For the past few days I’ve been speaking of the Parable of the Sower. Today, I wish to finish up by speaking of the seed that fell among the thorns (Luke 8:14). The first thing that I notice here is that there is no mention of hard ground or a hard heart. Now the problem the believer experiences is not hardness of his heart but that his heart is fertile ground for anything that grows. It is competition for the nutrients of the soil (one’s time and energy) that is the problem, and the heart “brings no fruit to perfection.”
In my home garden, I have been known to let things get away from me, as I gave my time to other matters that I considered more important at the time. I have seen the kind of fruit that my garden brought forth when it had to compete for the nutrients of the soil. I pulled the weeds too late and noticed that my tomatoes were part red and part black. They were not very attractive, and I certainly would not desire to give one away. There was no pride in my work at all. My beans were in a similar condition. They had black spots on the pods, and if I opened one, there was either nothing there to eat or something I had no desire to eat. Such is the case of one whose heart brings forth both thorns and the seed bearing fruit to God. No one is really attracted to Christ through this person. Why? Because, that one is really not fully committed or devoted to Christ. I cannot be one who causes others to desire Christ, if he is only a part of my life. He must BE my life. If Christ competes for my heart with other consuming interests (amoral or immoral), then unbelievers who know me will not find him attractive, because I don’t find him very attractive. Neither will I know him as I ought.
The next thing I notice about this Scripture, concerning this heart condition, is that the thorns growing there will repel the repentant one desiring to give the seed (or the word of God) room to grow. It is difficult and not without pain that I remove those things of the world, that I have permitted my heart to desire so much. To permit them to remain would prevent the seed of God’s word from bearing fruit to perfection in my life. However, once it is done, if I am careful to keep the competition from returning, this same ground (heart) will bear fruit 30, 60 or 100 fold according to the promise of God’s word (Matthew 13:8). God doesn’t create an evil heart. It is what I and others have done with our hearts that makes it unreceptive to the work of God. For example, it was only a year or so after I was not received as a Christian by one of the mainstream Christian churches that I began to succumb to the glitter of the world around me (cp. Genesis 13:12). I was already cultivating the most perfect looking root of bitterness against my brethren that one could imagine. I began reading about the eastern philosophies, but what really grabbed my attention was astrology. I was somewhat attracted to these philosophies, but none of them attempted to encourage one to lead a moral life. There was, therefore, no condemnation or correction of my behavior from these sources, so I began to permit myself more freedom to do those things that I would never have done as a legalist.

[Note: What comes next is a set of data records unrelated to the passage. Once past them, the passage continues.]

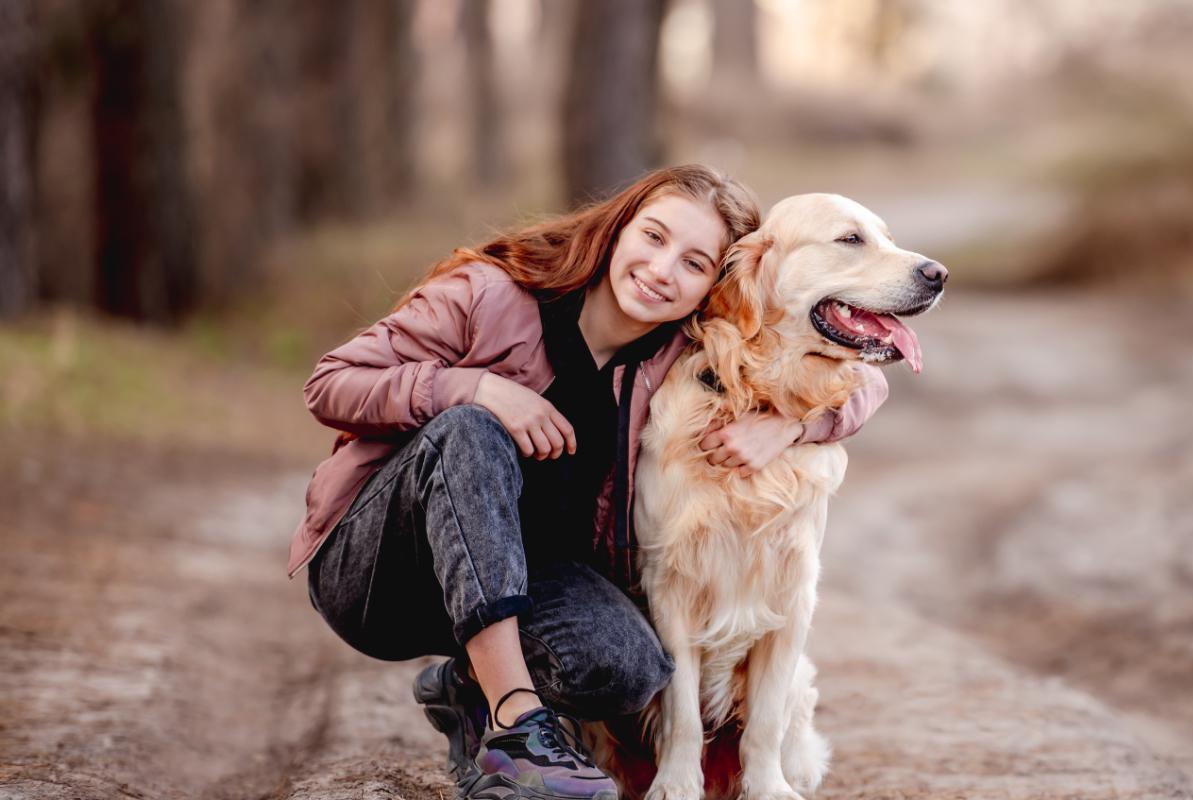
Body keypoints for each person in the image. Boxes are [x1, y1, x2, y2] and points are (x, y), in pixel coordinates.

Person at [290, 165, 888, 800]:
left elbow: (861, 379)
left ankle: (473, 688)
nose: (662, 271)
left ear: (716, 287)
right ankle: (517, 728)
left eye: (693, 264)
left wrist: (790, 426)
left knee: (629, 672)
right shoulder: (491, 293)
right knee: (471, 430)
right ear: (618, 227)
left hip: (518, 578)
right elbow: (329, 383)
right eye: (653, 238)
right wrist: (477, 387)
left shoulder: (680, 352)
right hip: (381, 568)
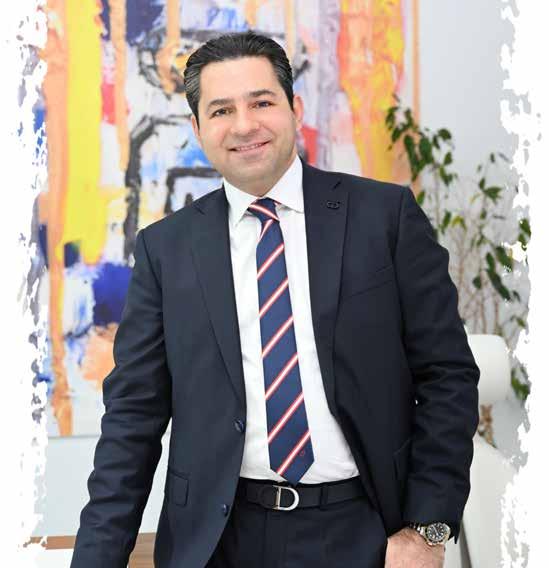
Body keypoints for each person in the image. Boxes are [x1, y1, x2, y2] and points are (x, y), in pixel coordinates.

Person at [71, 31, 479, 568]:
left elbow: (447, 375)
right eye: (221, 110)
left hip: (365, 531)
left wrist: (427, 530)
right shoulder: (164, 250)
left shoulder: (385, 218)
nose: (244, 125)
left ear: (294, 109)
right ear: (198, 128)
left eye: (261, 102)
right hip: (219, 541)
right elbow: (132, 419)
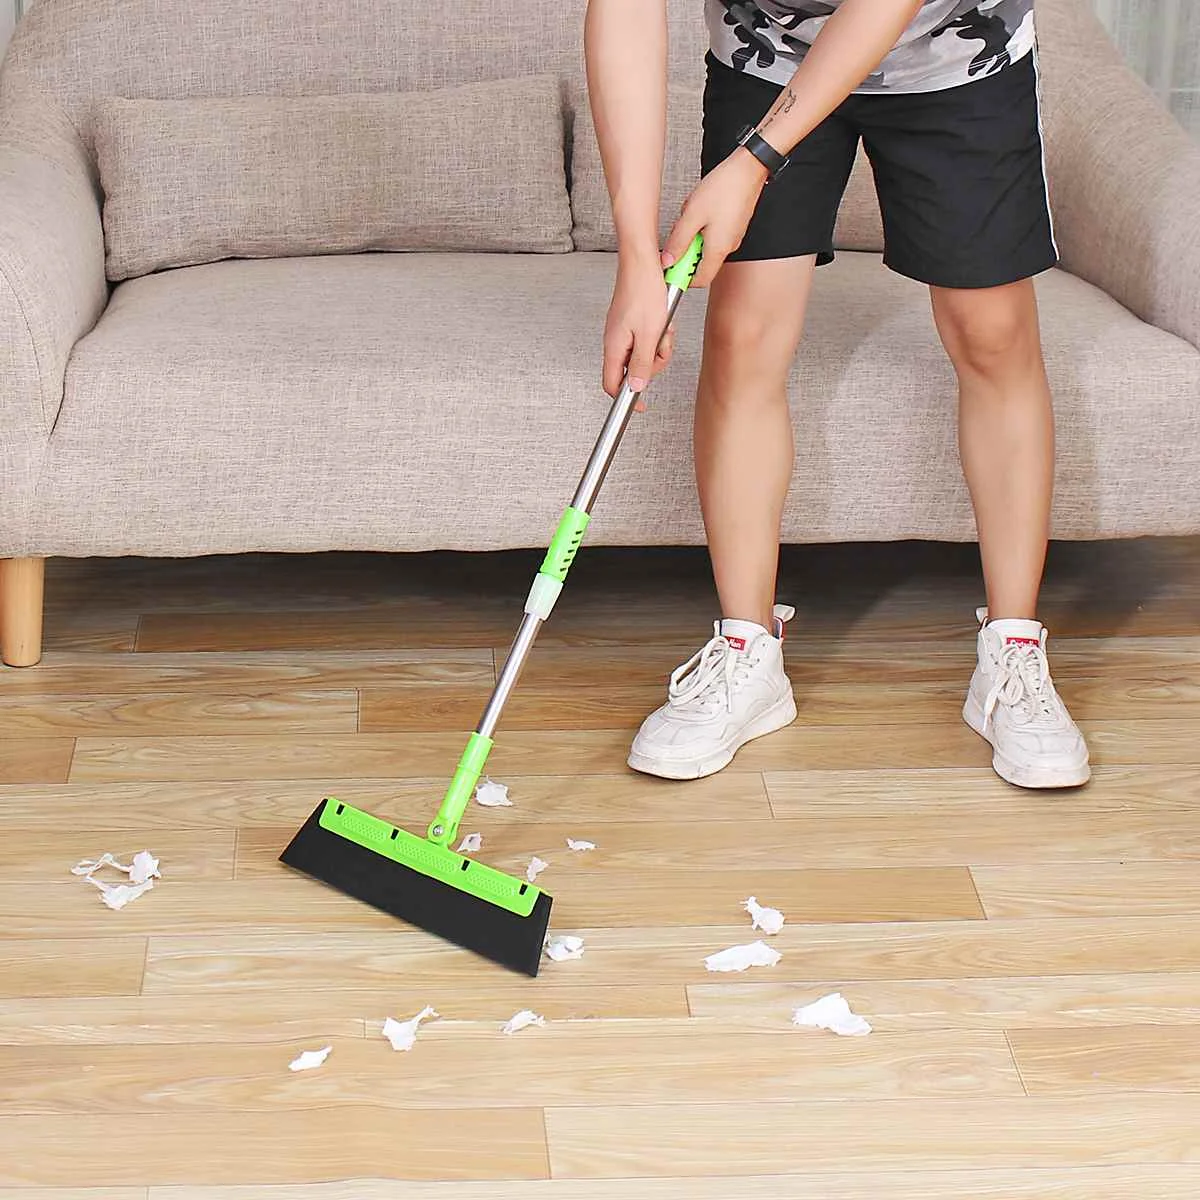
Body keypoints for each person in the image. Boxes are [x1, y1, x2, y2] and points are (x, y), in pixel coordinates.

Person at [583, 0, 1090, 789]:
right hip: (769, 51)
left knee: (991, 333)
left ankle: (1014, 649)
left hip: (952, 52)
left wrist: (752, 162)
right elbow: (625, 15)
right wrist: (636, 263)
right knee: (743, 335)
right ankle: (747, 650)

I experimented in everything my heart desired, but when I “came to myself” (Luke 15:17) and desired to return to my Father, my condition was a lot worse than before I began to experiment in the world (2Peter 2:20). I realize that this last Scripture is speaking of false prophets, but I truly believe that anytime we cross over a line and take new liberties with God, we shall have additional trouble. Remember, we are dealing with a curse. In Genesis 3:17-18 God cursed the ground, because of what Adam had done. The ground in the Parable of the Sower is the heart. Unless I am yielded to God, my heart is under this curse, and it will bring forth all kinds of evil (Mark 7:21-23; cp. Jeremiah 17:9). If I begin to do evil that once I shunned, it seems to me that I bring upon myself a lot of trouble that would not have otherwise occurred. My latter state is indeed worse than if I had not yielded at all to the evil. One could see this in a reformed alcoholic or drug addict. These people, though thoroughly reformed, are weaker than others with regard to their former addiction. Someone else might be able to sin with alcohol or drugs a few times without being overcome or destroyed. This is not so for the former alcoholic or drug addict. If he sins even once in his former habit, it could destroy him. His latter end is worse than the time he first began abusing that which had overcome him. Likewise, if I live in a manner unbecoming a son of God, I become weak in areas that once I seemed to be strong. I would need to be much more careful not to entertain thoughts of certain sins that kept the fruit of God from maturing in me. I need my Savior daily, every moment of every hour. I know I am weak and I know how easily I can be overcome, if I do not remain connected to him (John 15:1-5). I pray the light of God will shine in everyone’s heart who reads this, so each one could avoid the trouble that comes with allowing Jesus into only a part of one’s life.
If we are faithful our hearts resemble the good ground, and it will yield fruit to God (Luke 8:15) that is both morally good and beneficial to the Lord for his purposes. This one will listen to the word and keep it in his heart. He thinks about it until he thoroughly understands and with patience (a fruit of the Holy Spirit) brings forth fruit within himself to God. May God have mercy upon us all and bring each life to maturity in Christ, Jesus.